Umami neemt je mee en houdt je vast
Verdriet is misschien wel de allereenzaamste emotie die een mens doormaakt. Geluk en blijdschap kun je eenvoudig delen, maar het delen van verdriet lijkt bijna onmogelijk. Wie kan het verdriet van een moeder die een kind verliest delen? En wie weet hoe eenzaam je bent als je echtgenoot sterft? Wie begrijpt je gevoelens als je moeder plotseling verdwijnt? Wellicht zij die hetzelfde meemaakten, maar zelfs dan zullen er verschillen in beleving zijn.

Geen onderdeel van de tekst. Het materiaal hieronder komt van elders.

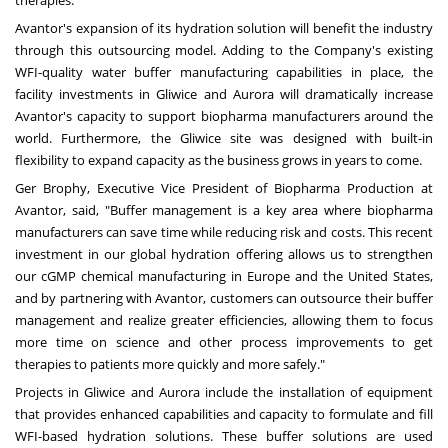
therapies.
Avantor's expansion of its hydration solution will benefit the industry
through this outsourcing model. Adding to the Company's existing
WFI-quality water buffer manufacturing capabilities in place, the
facility investments in Gliwice and
Aurora
will dramatically increase
Avantor's capacity to support biopharma manufacturers around the
world. Furthermore, the Gliwice site was designed with built-in
flexibility to expand capacity as the business grows in years to come.
Ger Brophy
, Executive Vice President of Biopharma Production at
Avantor, said, "Buffer management is a key area where biopharma
manufacturers can save time while reducing risk and costs. This recent
investment in our global hydration offering allows us to strengthen
our cGMP chemical manufacturing in
Europe
and
the United States
,
and by partnering with Avantor, customers can outsource their buffer
management and realize greater efficiencies, allowing them to focus
more time on science and other process improvements to get
therapies to patients more quickly and more safely."
Projects in Gliwice and
Aurora
include the installation of equipment
that provides enhanced capabilities and capacity to formulate and fill
WFI-based hydration solutions. These buffer solutions are used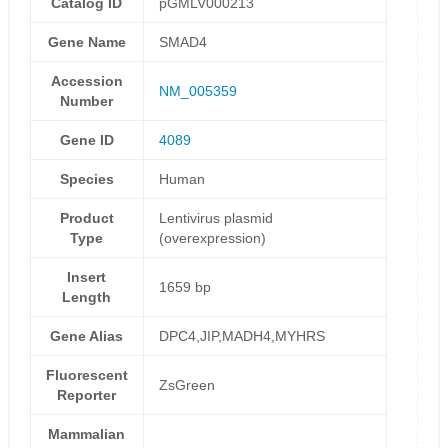
Catalog ID
pGMLV000213
Gene Name
SMAD4
Accession
NM_005359
Number
Gene ID
4089
Species
Human
Product
Lentivirus plasmid
Type
(overexpression)
Insert
1659 bp
Length
Gene Alias
DPC4,JIP,MADH4,MYHRS
Fluorescent
ZsGreen
Reporter
Mammalian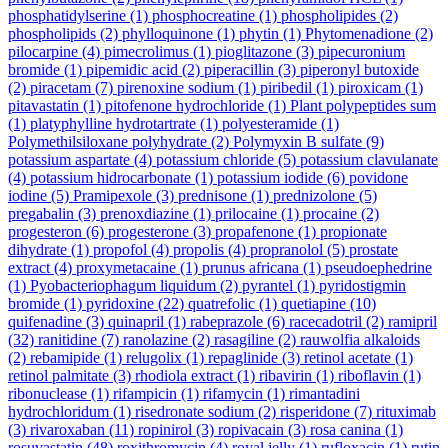
phosphatidylserine
(1)
phosphocreatine
(1)
phospholipides
(2)
phospholipids
(2)
phylloquinone
(1)
phytin
(1)
Phytomenadione
(2)
pilocarpine
(4)
pimecrolimus
(1)
pioglitazone
(3)
pipecuronium
bromide
(1)
pipemidic acid
(2)
piperacillin
(3)
piperonyl butoxide
(2)
piracetam
(7)
pirenoxine sodium
(1)
piribedil
(1)
piroxicam
(1)
pitavastatin
(1)
pitofenone hydrochloride
(1)
Plant polypeptides sum
(1)
platyphylline hydrotartrate
(1)
polyesteramide
(1)
Polymethilsiloxane polyhydrate
(2)
Polymyxin B sulfate
(9)
potassium aspartate
(4)
potassium chloride
(5)
potassium clavulanate
(4)
potassium hidrocarbonate
(1)
potassium iodide
(6)
povidone
iodine
(5)
Pramipexole
(3)
prednisone
(1)
prednizolone
(5)
pregabalin
(3)
prenoxdiazine
(1)
prilocaine
(1)
procaine
(2)
progesteron
(6)
progesterone
(3)
propafenone
(1)
propionate
dihydrate
(1)
propofol
(4)
propolis
(4)
propranolol
(5)
prostate
extract
(4)
proxymetacaine
(1)
prunus africana
(1)
pseudoephedrine
(1)
Pyobacteriophagum liquidum
(2)
pyrantel
(1)
pyridostigmin
bromide
(1)
pyridoxine
(22)
quatrefolic
(1)
quetiapine
(10)
quifenadine
(3)
quinapril
(1)
rabeprazole
(6)
racecadotril
(2)
ramipril
(32)
ranitidine
(7)
ranolazine
(2)
rasagiline
(2)
rauwolfia alkaloids
(2)
rebamipide
(1)
relugolix
(1)
repaglinide
(3)
retinol acetate
(1)
retinol palmitate
(3)
rhodiola extract
(1)
ribavirin
(1)
riboflavin
(1)
ribonuclease
(1)
rifampicin
(1)
rifamycin
(1)
rimantadini
hydrochloridum
(1)
risedronate sodium
(2)
risperidone
(7)
rituximab
(3)
rivaroxaban
(11)
ropinirol
(3)
ropivacain
(3)
rosa canina
(1)
rosuvastatin
(48)
roxithromycin
(4)
royal jelly
(1)
rufloxacin
(1)
rutin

In Umami probeert Laia Jufresa (1983) de lezer te betrekken bij het verdriet van de verschillende bewoners van een hofje in Mexico-stad. Niet door het drama dat hen overkwam te beschrijven, maar door een rijk beeld te schetsen van de verschillende gevoelens die de bewoners hebben. Door de gevoelens te combineren, ontstaat beetje bij beetje een beeld van wat er verzwegen wordt om elkaar te ontzien. "Met zijn allen weten we alles", het motto van Umami, is daarom goedgekozen.
Jufresa heeft een consequente opbouw toegepast. Het boek is verdeeld in vier delen en in ieder deel wordt over de afgelopen vijf jaar verteld, waarbij de personages een 'eigen jaar' hebben. De auteur hanteert daarbij verschillende perspectieven. Ana, Alfonso en Luz vertellen vanuit een belevend-ik perspectief, terwijl Marina en Pina nooit zelf aan het woord komen. Voor hen gebruikt Jufresa een alwetende verteller.
Het jaar 2004 is van Ana. Drie jaar nadat haar zusje Luz verdronk, probeert ze haar leven verder te leven. Samen met haar ouders en haar broers woont ze in huize Zout. De dood van Luz heeft er voor gezorgd dat Ana ook haar moeder is kwijtgeraakt. Haar moeder heeft psychische problemen, wordt beheerst door een schuldgevoel en ziet niet dat Ana haar zo hard nodig heeft. Ana analyseert het zelf:
"Alsof we niet nog steeds vastzitten in de modderstroom waarmee Luz' dood ons huis heeft overspoeld. Sinds Luz verdronken is, is er altijd iets aan het verdrinken bij ons thuis. (...), en dan weet je dat we altijd met bijna zes zullen zijn."
Nuchter, maar daardoor keihard.
In Alf vindt Ana een vriend. Hij leerde haar tuinieren, maar is na het overlijden van zijn vrouw Noelia depressief geworden. Alf is onderzoeker en tevens de eigenaar van de huizen aan het hofje, die allemaal een smaak vertegenwoordigen. Zelf vertegenwoordigt hij Umami, ofwel de ‘vijfde smaak’. Het is ontroerend om te lezen hoe ver zijn liefde voor Noelia gaat. Zijn eenzaamheid is rauw:
"De doden, sommige doden, nemen hele tradities, hele decennia, hele buurten mee hun graf in. Dingen waarvan je dacht dat je ze deelde, maar die uiteindelijk van hen waren."
Bijzonder is de bijdrage van de overleden Luz. Ze is bijna zes geworden en je ziet haar verhaal dan ook vanuit een kinderlijk perspectief. Speels, onschuldig, dartel en nieuwsgierig: precies zoals meisjes van die leeftijd zijn. Als lezer hoop je dat haar verhaal nog een positieve wending zal nemen. Dat ‘bijna zes’ ook ‘helemaal zes’ wordt.
Umami is als een puzzel waarvan de laatste stukjes ontbreken. Aan het eind constateer je dat je nog steeds niet alles weet, maar juist dat niet-weten maakt het boek zo intrigerend.